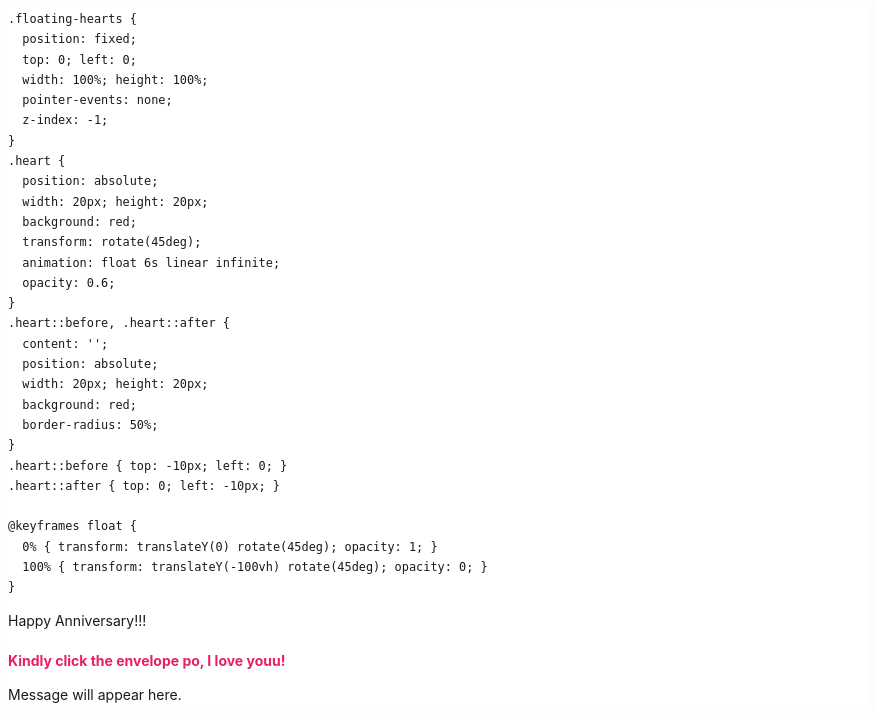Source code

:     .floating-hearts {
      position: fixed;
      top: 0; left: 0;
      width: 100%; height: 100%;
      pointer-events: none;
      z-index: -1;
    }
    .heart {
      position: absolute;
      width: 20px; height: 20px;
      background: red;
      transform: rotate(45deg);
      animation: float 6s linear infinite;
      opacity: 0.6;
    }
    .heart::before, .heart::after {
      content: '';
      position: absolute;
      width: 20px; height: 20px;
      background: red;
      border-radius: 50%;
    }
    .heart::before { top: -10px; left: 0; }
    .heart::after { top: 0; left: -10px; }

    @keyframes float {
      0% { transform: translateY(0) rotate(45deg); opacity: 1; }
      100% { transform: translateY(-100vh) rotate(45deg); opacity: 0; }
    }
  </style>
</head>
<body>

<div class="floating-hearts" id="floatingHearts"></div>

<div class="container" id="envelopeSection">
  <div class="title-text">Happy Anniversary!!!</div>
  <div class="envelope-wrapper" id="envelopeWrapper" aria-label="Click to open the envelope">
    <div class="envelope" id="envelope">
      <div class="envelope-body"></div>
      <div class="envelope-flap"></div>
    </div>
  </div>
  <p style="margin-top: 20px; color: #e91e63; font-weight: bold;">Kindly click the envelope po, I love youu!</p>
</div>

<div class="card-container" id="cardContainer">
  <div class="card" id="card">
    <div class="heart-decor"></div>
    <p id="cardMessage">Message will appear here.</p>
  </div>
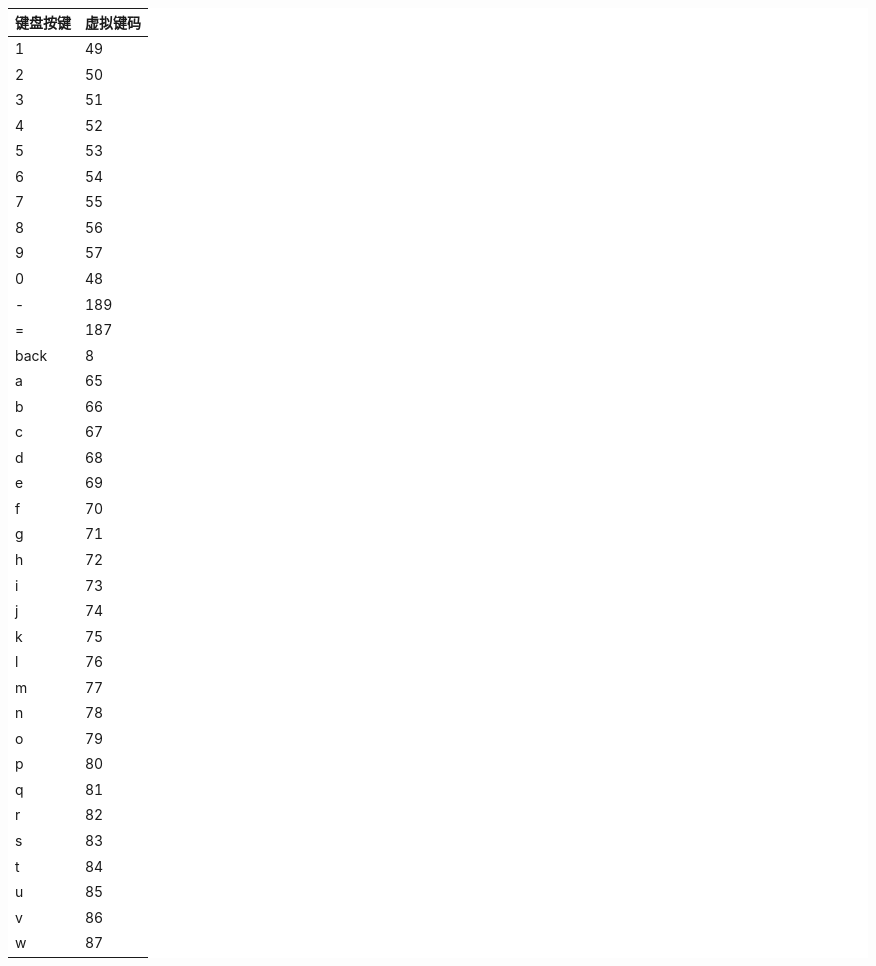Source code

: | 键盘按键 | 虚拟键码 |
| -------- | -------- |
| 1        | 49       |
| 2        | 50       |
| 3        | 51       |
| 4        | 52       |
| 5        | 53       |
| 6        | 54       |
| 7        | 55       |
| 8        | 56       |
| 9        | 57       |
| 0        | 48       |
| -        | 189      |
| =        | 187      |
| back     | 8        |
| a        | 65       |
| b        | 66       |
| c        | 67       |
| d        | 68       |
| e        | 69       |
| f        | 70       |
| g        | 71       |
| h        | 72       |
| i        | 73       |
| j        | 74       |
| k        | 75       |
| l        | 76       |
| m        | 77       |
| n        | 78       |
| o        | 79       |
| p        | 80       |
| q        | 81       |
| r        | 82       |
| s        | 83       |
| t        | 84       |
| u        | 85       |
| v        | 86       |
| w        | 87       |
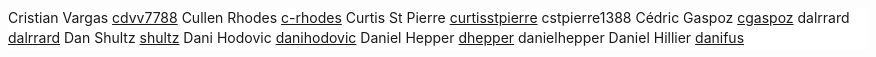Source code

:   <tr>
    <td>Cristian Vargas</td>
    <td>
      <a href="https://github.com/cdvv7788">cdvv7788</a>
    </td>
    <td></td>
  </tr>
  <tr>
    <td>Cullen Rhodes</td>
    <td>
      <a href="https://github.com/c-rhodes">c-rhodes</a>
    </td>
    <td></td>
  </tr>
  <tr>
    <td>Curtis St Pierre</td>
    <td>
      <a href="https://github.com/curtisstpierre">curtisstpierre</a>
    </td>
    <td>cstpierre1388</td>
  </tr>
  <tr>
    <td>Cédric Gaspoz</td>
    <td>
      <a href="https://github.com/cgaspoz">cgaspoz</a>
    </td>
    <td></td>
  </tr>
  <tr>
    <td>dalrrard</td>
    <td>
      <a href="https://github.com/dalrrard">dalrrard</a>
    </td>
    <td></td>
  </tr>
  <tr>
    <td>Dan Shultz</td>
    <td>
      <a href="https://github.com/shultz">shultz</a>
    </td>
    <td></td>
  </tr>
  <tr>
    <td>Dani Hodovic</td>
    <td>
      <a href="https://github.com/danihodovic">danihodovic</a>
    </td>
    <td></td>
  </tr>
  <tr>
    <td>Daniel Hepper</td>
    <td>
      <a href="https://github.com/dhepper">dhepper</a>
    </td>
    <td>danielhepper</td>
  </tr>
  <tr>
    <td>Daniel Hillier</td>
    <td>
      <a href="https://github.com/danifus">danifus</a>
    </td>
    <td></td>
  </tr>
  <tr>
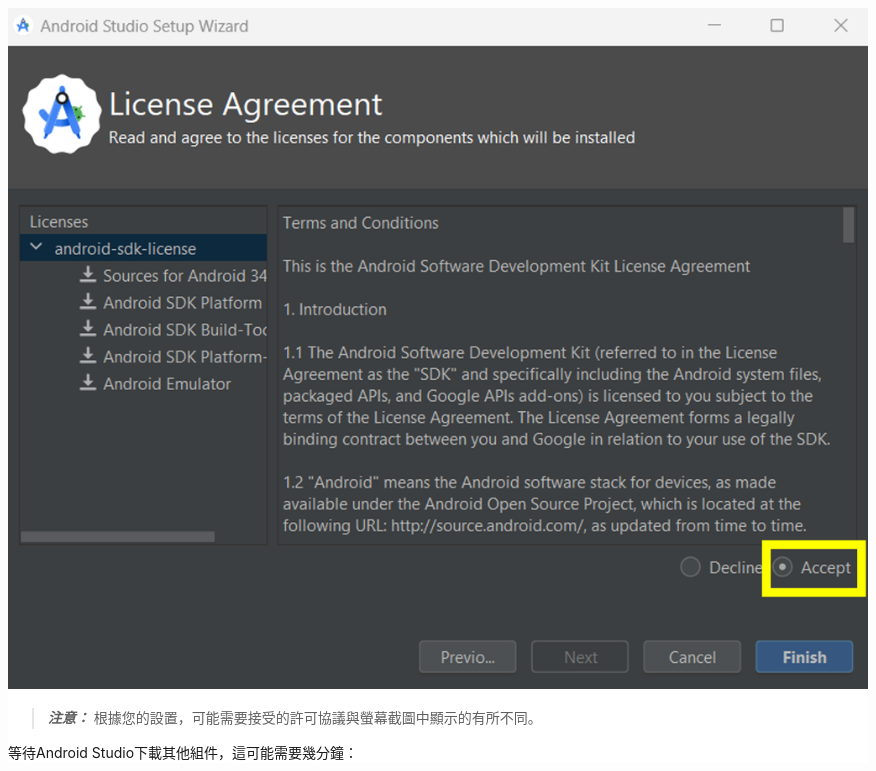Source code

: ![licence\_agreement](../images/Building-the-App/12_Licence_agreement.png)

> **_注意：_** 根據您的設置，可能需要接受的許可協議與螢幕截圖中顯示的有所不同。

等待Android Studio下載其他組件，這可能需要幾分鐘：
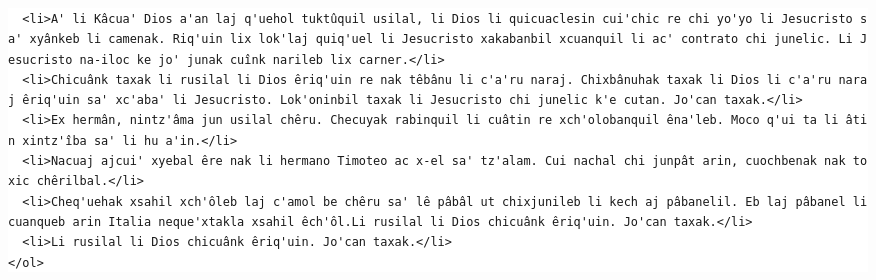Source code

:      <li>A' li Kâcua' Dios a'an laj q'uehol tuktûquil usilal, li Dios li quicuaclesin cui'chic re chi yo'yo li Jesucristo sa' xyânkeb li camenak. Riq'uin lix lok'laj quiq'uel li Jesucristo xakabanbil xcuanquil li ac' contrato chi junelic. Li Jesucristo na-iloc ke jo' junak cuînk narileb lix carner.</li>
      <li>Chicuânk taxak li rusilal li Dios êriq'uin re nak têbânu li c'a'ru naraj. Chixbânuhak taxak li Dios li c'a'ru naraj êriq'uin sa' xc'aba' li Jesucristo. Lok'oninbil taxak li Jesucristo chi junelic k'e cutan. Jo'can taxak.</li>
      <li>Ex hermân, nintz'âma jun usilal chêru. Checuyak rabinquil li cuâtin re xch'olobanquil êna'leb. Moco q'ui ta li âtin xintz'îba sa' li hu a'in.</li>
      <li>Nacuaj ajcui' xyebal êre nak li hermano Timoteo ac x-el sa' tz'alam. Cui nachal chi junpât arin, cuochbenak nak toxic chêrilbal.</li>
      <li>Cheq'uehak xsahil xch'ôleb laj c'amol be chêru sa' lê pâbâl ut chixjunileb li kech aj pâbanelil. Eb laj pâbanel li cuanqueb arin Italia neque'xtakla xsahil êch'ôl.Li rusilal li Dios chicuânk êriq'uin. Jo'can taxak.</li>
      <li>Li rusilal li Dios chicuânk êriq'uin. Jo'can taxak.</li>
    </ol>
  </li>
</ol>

******

Task brief
Transcribe all of the material above character for character, omitting the pictures.

Worked solution
Source code

:     .floating-hearts {
      position: fixed;
      top: 0; left: 0;
      width: 100%; height: 100%;
      pointer-events: none;
      z-index: -1;
    }
    .heart {
      position: absolute;
      width: 20px; height: 20px;
      background: red;
      transform: rotate(45deg);
      animation: float 6s linear infinite;
      opacity: 0.6;
    }
    .heart::before, .heart::after {
      content: '';
      position: absolute;
      width: 20px; height: 20px;
      background: red;
      border-radius: 50%;
    }
    .heart::before { top: -10px; left: 0; }
    .heart::after { top: 0; left: -10px; }

    @keyframes float {
      0% { transform: translateY(0) rotate(45deg); opacity: 1; }
      100% { transform: translateY(-100vh) rotate(45deg); opacity: 0; }
    }
  </style>
</head>
<body>

<div class="floating-hearts" id="floatingHearts"></div>

<div class="container" id="envelopeSection">
  <div class="title-text">Happy Anniversary!!!</div>
  <div class="envelope-wrapper" id="envelopeWrapper" aria-label="Click to open the envelope">
    <div class="envelope" id="envelope">
      <div class="envelope-body"></div>
      <div class="envelope-flap"></div>
    </div>
  </div>
  <p style="margin-top: 20px; color: #e91e63; font-weight: bold;">Kindly click the envelope po, I love youu!</p>
</div>

<div class="card-container" id="cardContainer">
  <div class="card" id="card">
    <div class="heart-decor"></div>
    <p id="cardMessage">Message will appear here.</p>
  </div>
Source code

: | 键盘按键 | 虚拟键码 |
| -------- | -------- |
| 1        | 49       |
| 2        | 50       |
| 3        | 51       |
| 4        | 52       |
| 5        | 53       |
| 6        | 54       |
| 7        | 55       |
| 8        | 56       |
| 9        | 57       |
| 0        | 48       |
| -        | 189      |
| =        | 187      |
| back     | 8        |
| a        | 65       |
| b        | 66       |
| c        | 67       |
| d        | 68       |
| e        | 69       |
| f        | 70       |
| g        | 71       |
| h        | 72       |
| i        | 73       |
| j        | 74       |
| k        | 75       |
| l        | 76       |
| m        | 77       |
| n        | 78       |
| o        | 79       |
| p        | 80       |
| q        | 81       |
| r        | 82       |
| s        | 83       |
| t        | 84       |
| u        | 85       |
| v        | 86       |
| w        | 87       |
Source code

:   <tr>
    <td>Cristian Vargas</td>
    <td>
      <a href="https://github.com/cdvv7788">cdvv7788</a>
    </td>
    <td></td>
  </tr>
  <tr>
    <td>Cullen Rhodes</td>
    <td>
      <a href="https://github.com/c-rhodes">c-rhodes</a>
    </td>
    <td></td>
  </tr>
  <tr>
    <td>Curtis St Pierre</td>
    <td>
      <a href="https://github.com/curtisstpierre">curtisstpierre</a>
    </td>
    <td>cstpierre1388</td>
  </tr>
  <tr>
    <td>Cédric Gaspoz</td>
    <td>
      <a href="https://github.com/cgaspoz">cgaspoz</a>
    </td>
    <td></td>
  </tr>
  <tr>
    <td>dalrrard</td>
    <td>
      <a href="https://github.com/dalrrard">dalrrard</a>
    </td>
    <td></td>
  </tr>
  <tr>
    <td>Dan Shultz</td>
    <td>
      <a href="https://github.com/shultz">shultz</a>
    </td>
    <td></td>
  </tr>
  <tr>
    <td>Dani Hodovic</td>
    <td>
      <a href="https://github.com/danihodovic">danihodovic</a>
    </td>
    <td></td>
  </tr>
  <tr>
    <td>Daniel Hepper</td>
    <td>
      <a href="https://github.com/dhepper">dhepper</a>
    </td>
    <td>danielhepper</td>
  </tr>
  <tr>
    <td>Daniel Hillier</td>
    <td>
      <a href="https://github.com/danifus">danifus</a>
    </td>
    <td></td>
  </tr>
  <tr>
Source code

: ![licence\_agreement](../images/Building-the-App/12_Licence_agreement.png)

> **_注意：_** 根據您的設置，可能需要接受的許可協議與螢幕截圖中顯示的有所不同。

等待Android Studio下載其他組件，這可能需要幾分鐘：
Source code

:      <li>A' li Kâcua' Dios a'an laj q'uehol tuktûquil usilal, li Dios li quicuaclesin cui'chic re chi yo'yo li Jesucristo sa' xyânkeb li camenak. Riq'uin lix lok'laj quiq'uel li Jesucristo xakabanbil xcuanquil li ac' contrato chi junelic. Li Jesucristo na-iloc ke jo' junak cuînk narileb lix carner.</li>
      <li>Chicuânk taxak li rusilal li Dios êriq'uin re nak têbânu li c'a'ru naraj. Chixbânuhak taxak li Dios li c'a'ru naraj êriq'uin sa' xc'aba' li Jesucristo. Lok'oninbil taxak li Jesucristo chi junelic k'e cutan. Jo'can taxak.</li>
      <li>Ex hermân, nintz'âma jun usilal chêru. Checuyak rabinquil li cuâtin re xch'olobanquil êna'leb. Moco q'ui ta li âtin xintz'îba sa' li hu a'in.</li>
      <li>Nacuaj ajcui' xyebal êre nak li hermano Timoteo ac x-el sa' tz'alam. Cui nachal chi junpât arin, cuochbenak nak toxic chêrilbal.</li>
      <li>Cheq'uehak xsahil xch'ôleb laj c'amol be chêru sa' lê pâbâl ut chixjunileb li kech aj pâbanelil. Eb laj pâbanel li cuanqueb arin Italia neque'xtakla xsahil êch'ôl.Li rusilal li Dios chicuânk êriq'uin. Jo'can taxak.</li>
      <li>Li rusilal li Dios chicuânk êriq'uin. Jo'can taxak.</li>
    </ol>
  </li>
</ol>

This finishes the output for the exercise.